1 post tagged “economy”
When I went to Dusseldorf airport recently, one problem at the heart of the German Krankheit (German disease) beacme crystal clear to me: It's all about appearence and no or little substance.
Some weeks ago, i visited the airport in the West German city of Dusseldorf. Not that Dusseldorf differs in many ways from other German cities, on the contrary: It seems to be German society in a nutshell, hosting the well-off 10 per cent and extremely poor parts of the society.
Walking through the departures hall, the following image lept to my eye:
Now, one has to keep in mind that this is the official departure hall of Lufthansa at the Dusseldorf International Airport, not Erich-Sixt-Airport. The ads are by German car rental group Sixt. Actually, not only here, but also at the gangway-fingers, and all over the rest of the place, you will find quite obtrusive Sixt ads. Not only that. Also take a look at the following movie:
This is an aerial approach to the Düsseldorf ariport terminal, not the Vodafone headqarters in that town, as you may think.
Now, not to be mistaken: Ads are and will always be part of a traveller's world, and other airports do display advertisements as well. But what you see in Dusseldorf, as happens all over Germany, goes further: Public assets and their dignity as public places are being sold off to a cheap make-beleive of an advertiser's wonderland.
This goes so far that often projects having been financed and funded publicly are no longer recognizeable as such, or that form follow the advertiser's needs, not necessarily function. Football stadiums in Germany, almost wiithout exception, are named after beer brands or other corporate sponsores. Of course, this does not prevent that more often than not these projects have received heavy public funding before.
Corporates are not so much citizens in Germany than a-socially behaving parasites, joy riding on the back of taxpayers' Euros.
Which brings us to two quite important observations of symptomps of what I would call the "German Krankheit", the German Disease:
- on one hand, appearance overrides function, and everything is tailored to the need of sponsors.
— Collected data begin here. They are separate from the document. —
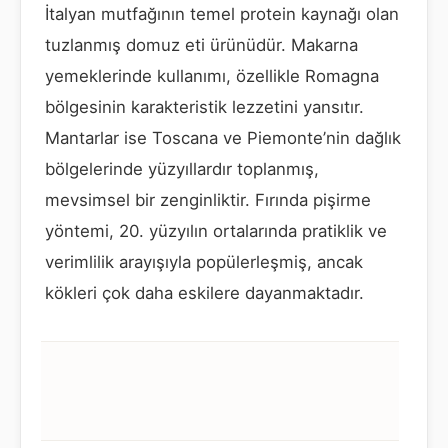
İtalyan mutfağının temel protein kaynağı olan
tuzlanmış domuz eti ürünüdür. Makarna
yemeklerinde kullanımı, özellikle Romagna
bölgesinin karakteristik lezzetini yansıtır.
Mantarlar ise Toscana ve Piemonte’nin dağlık
bölgelerinde yüzyıllardır toplanmış,
mevsimsel bir zenginliktir. Fırında pişirme
yöntemi, 20. yüzyılın ortalarında pratiklik ve
verimlilik arayışıyla popülerleşmiş, ancak
kökleri çok daha eskilere dayanmaktadır.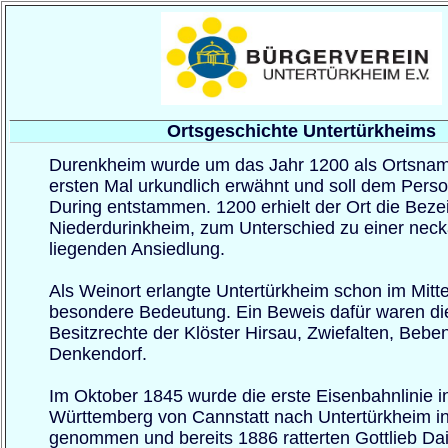
Ortsgeschichte Untertürkheims
Durenkheim wurde um das Jahr 1200 als Ortsna
ersten Mal urkundlich erwähnt und soll dem Per
During entstammen. 1200 erhielt der Ort die Bez
Niederdurinkheim, zum Unterschied zu einer neck
liegenden Ansiedlung.
Als Weinort erlangte Untertürkheim schon im Mitte
besondere Bedeutung. Ein Beweis dafür waren di
Besitzrechte der Klöster Hirsau, Zwiefalten, Beb
Denkendorf.
Im Oktober 1845 wurde die erste Eisenbahnlinie i
Württemberg von Cannstatt nach Untertürkheim in
genommen und bereits 1886 ratterten Gottlieb Da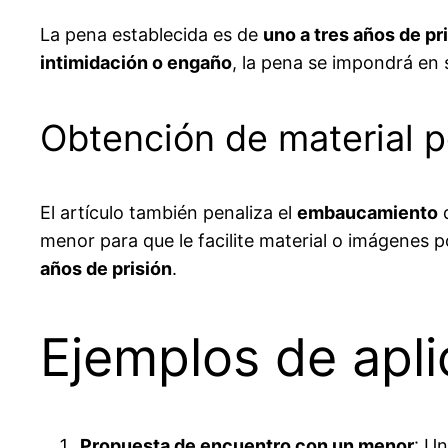
La pena establecida es de
uno a tres años de pr
intimidación o engaño
, la pena se impondrá en
Obtención de material p
El artículo también penaliza el
embaucamiento
d
menor para que le facilite material o imágenes 
años de prisión
.
Ejemplos de apli
Propuesta de encuentro con un menor
: U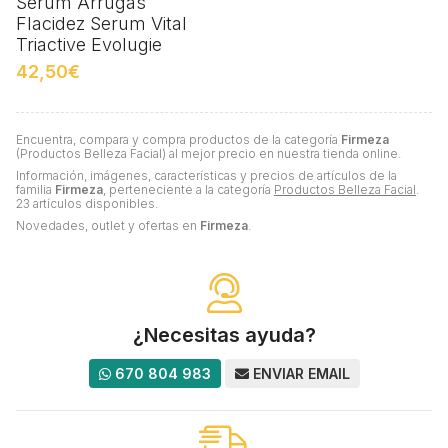
Serum Arrugas
Flacidez Serum Vital
Triactive Evolugie
42,50€
Encuentra, compara y compra productos de la categoría
Firmeza
(Productos Belleza Facial) al mejor precio en nuestra tienda online.
Información, imágenes, características y precios de artículos de la
familia
Firmeza
, perteneciente a la categoría
Productos Belleza Facial
.
23 artículos disponibles.
Novedades, outlet y ofertas en
Firmeza
.
¿Necesitas ayuda?
670 804 983
ENVIAR EMAIL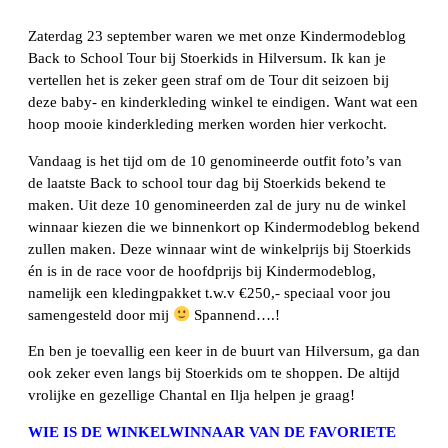
Zaterdag 23 september waren we met onze Kindermodeblog
Back to School Tour bij Stoerkids in Hilversum. Ik kan je
vertellen het is zeker geen straf om de Tour dit seizoen bij
deze baby- en kinderkleding winkel te eindigen. Want wat een
hoop mooie kinderkleding merken worden hier verkocht.
Vandaag is het tijd om de 10 genomineerde outfit foto’s van
de laatste Back to school tour dag bij Stoerkids bekend te
maken. Uit deze 10 genomineerden zal de jury nu de winkel
winnaar kiezen die we binnenkort op Kindermodeblog bekend
zullen maken. Deze winnaar wint de winkelprijs bij Stoerkids
én is in de race voor de hoofdprijs bij Kindermodeblog,
namelijk een kledingpakket t.w.v €250,- speciaal voor jou
samengesteld door mij
Spannend….!
En ben je toevallig een keer in de buurt van Hilversum, ga dan
ook zeker even langs bij Stoerkids om te shoppen. De altijd
vrolijke en gezellige Chantal en Ilja helpen je graag!
WIE IS DE WINKELWINNAAR VAN DE FAVORIETE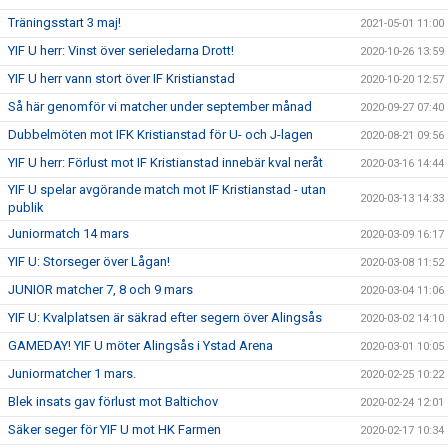
Träningsstart 3 maj!
2021-05-01 11:00
YIF U herr: Vinst över serieledarna Drott!
2020-10-26 13:59
YIF U herr vann stort över IF Kristianstad
2020-10-20 12:57
Så här genomför vi matcher under september månad
2020-09-27 07:40
Dubbelmöten mot IFK Kristianstad för U- och J-lagen
2020-08-21 09:56
YIF U herr: Förlust mot IF Kristianstad innebär kval neråt
2020-03-16 14:44
YIF U spelar avgörande match mot IF Kristianstad - utan
2020-03-13 14:33
publik
Juniormatch 14 mars
2020-03-09 16:17
YIF U: Storseger över Lågan!
2020-03-08 11:52
JUNIOR matcher 7, 8 och 9 mars
2020-03-04 11:06
YIF U: Kvalplatsen är säkrad efter segern över Alingsås
2020-03-02 14:10
GAMEDAY! YIF U möter Alingsås i Ystad Arena
2020-03-01 10:05
Juniormatcher 1 mars.
2020-02-25 10:22
Blek insats gav förlust mot Baltichov
2020-02-24 12:01
Säker seger för YIF U mot HK Farmen
2020-02-17 10:34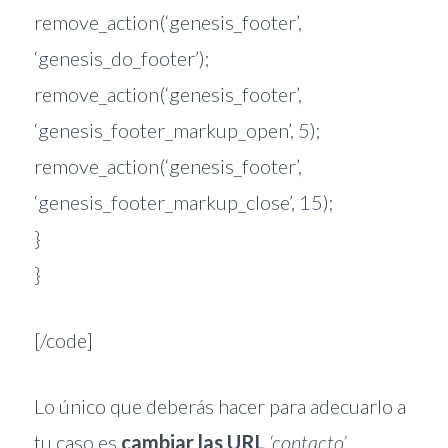
remove_action(‘genesis_footer’,
‘genesis_do_footer’);
remove_action(‘genesis_footer’,
‘genesis_footer_markup_open’, 5);
remove_action(‘genesis_footer’,
‘genesis_footer_markup_close’, 15);
}
}
[/code]
Lo único que deberás hacer para adecuarlo a
tu caso es
cambiar las URL
‘contacto’ ,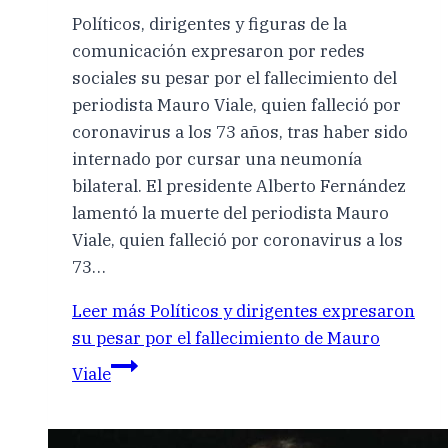
Políticos, dirigentes y figuras de la
comunicación expresaron por redes
sociales su pesar por el fallecimiento del
periodista Mauro Viale, quien falleció por
coronavirus a los 73 años, tras haber sido
internado por cursar una neumonía
bilateral. El presidente Alberto Fernández
lamentó la muerte del periodista Mauro
Viale, quien falleció por coronavirus a los
73…
Leer más
Políticos y dirigentes expresaron
su pesar por el fallecimiento de Mauro
Viale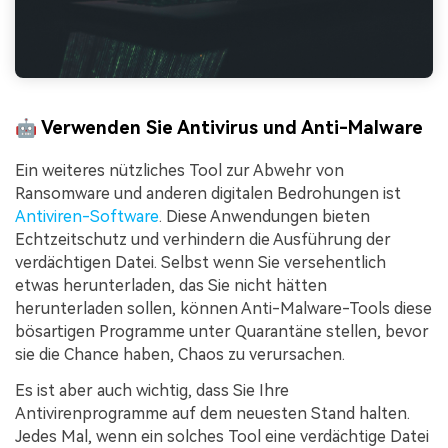
🤖 Verwenden Sie Antivirus und Anti-Malware
Ein weiteres nützliches Tool zur Abwehr von
Ransomware und anderen digitalen Bedrohungen ist
Antiviren-Software
. Diese Anwendungen bieten
Echtzeitschutz und verhindern die Ausführung der
verdächtigen Datei. Selbst wenn Sie versehentlich
etwas herunterladen, das Sie nicht hätten
herunterladen sollen, können Anti-Malware-Tools diese
bösartigen Programme unter Quarantäne stellen, bevor
sie die Chance haben, Chaos zu verursachen.
Es ist aber auch wichtig, dass Sie Ihre
Antivirenprogramme auf dem neuesten Stand halten.
Jedes Mal, wenn ein solches Tool eine verdächtige Datei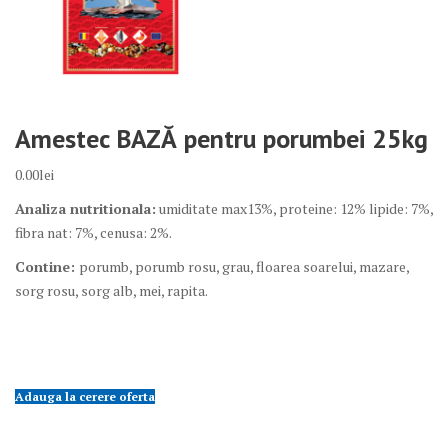
Amestec BAZĂ pentru porumbei 25kg
0.00
lei
Analiza nutritionala:
umiditate max13%, proteine: 12% lipide: 7%,
fibra nat: 7%, cenusa: 2%.
Contine:
porumb, porumb rosu, grau, floarea soarelui, mazare,
sorg rosu, sorg alb, mei, rapita.
Cantitate
Amestec
BAZĂ
pentru
Adauga la cerere oferta
porumbei
25kg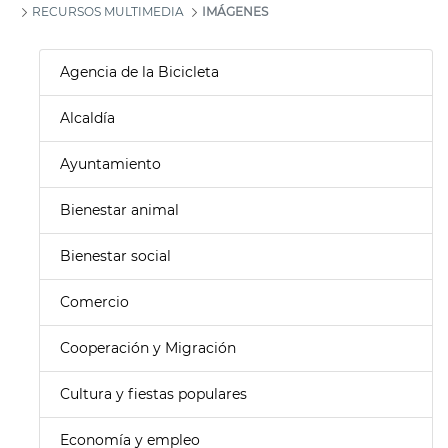
RECURSOS MULTIMEDIA
IMÁGENES
Agencia de la Bicicleta
Alcaldía
Ayuntamiento
Bienestar animal
Bienestar social
Comercio
Cooperación y Migración
Cultura y fiestas populares
Economía y empleo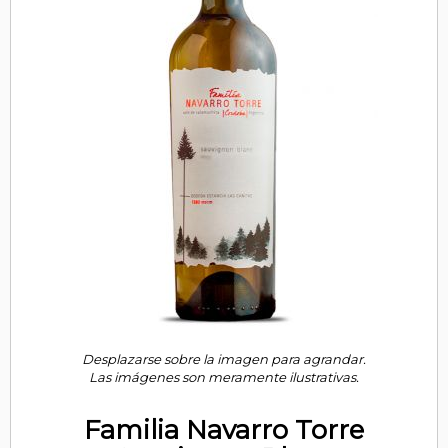
Desplazarse sobre la imagen para agrandar.
Las imágenes son meramente ilustrativas.
Familia Navarro Torre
The world of make beleive that does not deliver on its promises, as long as the consumer can be billed and bombarded with obstrusive messages. It seems that the country is being sold off as a huge billboard,
- on the other hand, such behavior sheds some light onto the way that Germany ticks these days: Everything is measured to its market value. Even if you ask, what's so special about that. Beleive me, Germany is going to the extremes, as it always does in implementing a concept. Which means that people are getting forced into a hypercommercialized environment, and funny election results to the tunes of the 1930's should only be a question of time - actually tacitly, Germans are quickly getting fed up with the way globalization is implemented in preemptive obedience towards corporates by courage-less politicans.
Actually, in a TV broadcast in September, former German chancellor, Helmut Schmidt, has compared today's Germany to the Weimar Republic Germany in the 1930's. There is little to join to that remark, except for the observation that German politicians 2006 AD seem to be willing to strectch their good luck to the extreme and seem to go on living carelessly on borrowed time.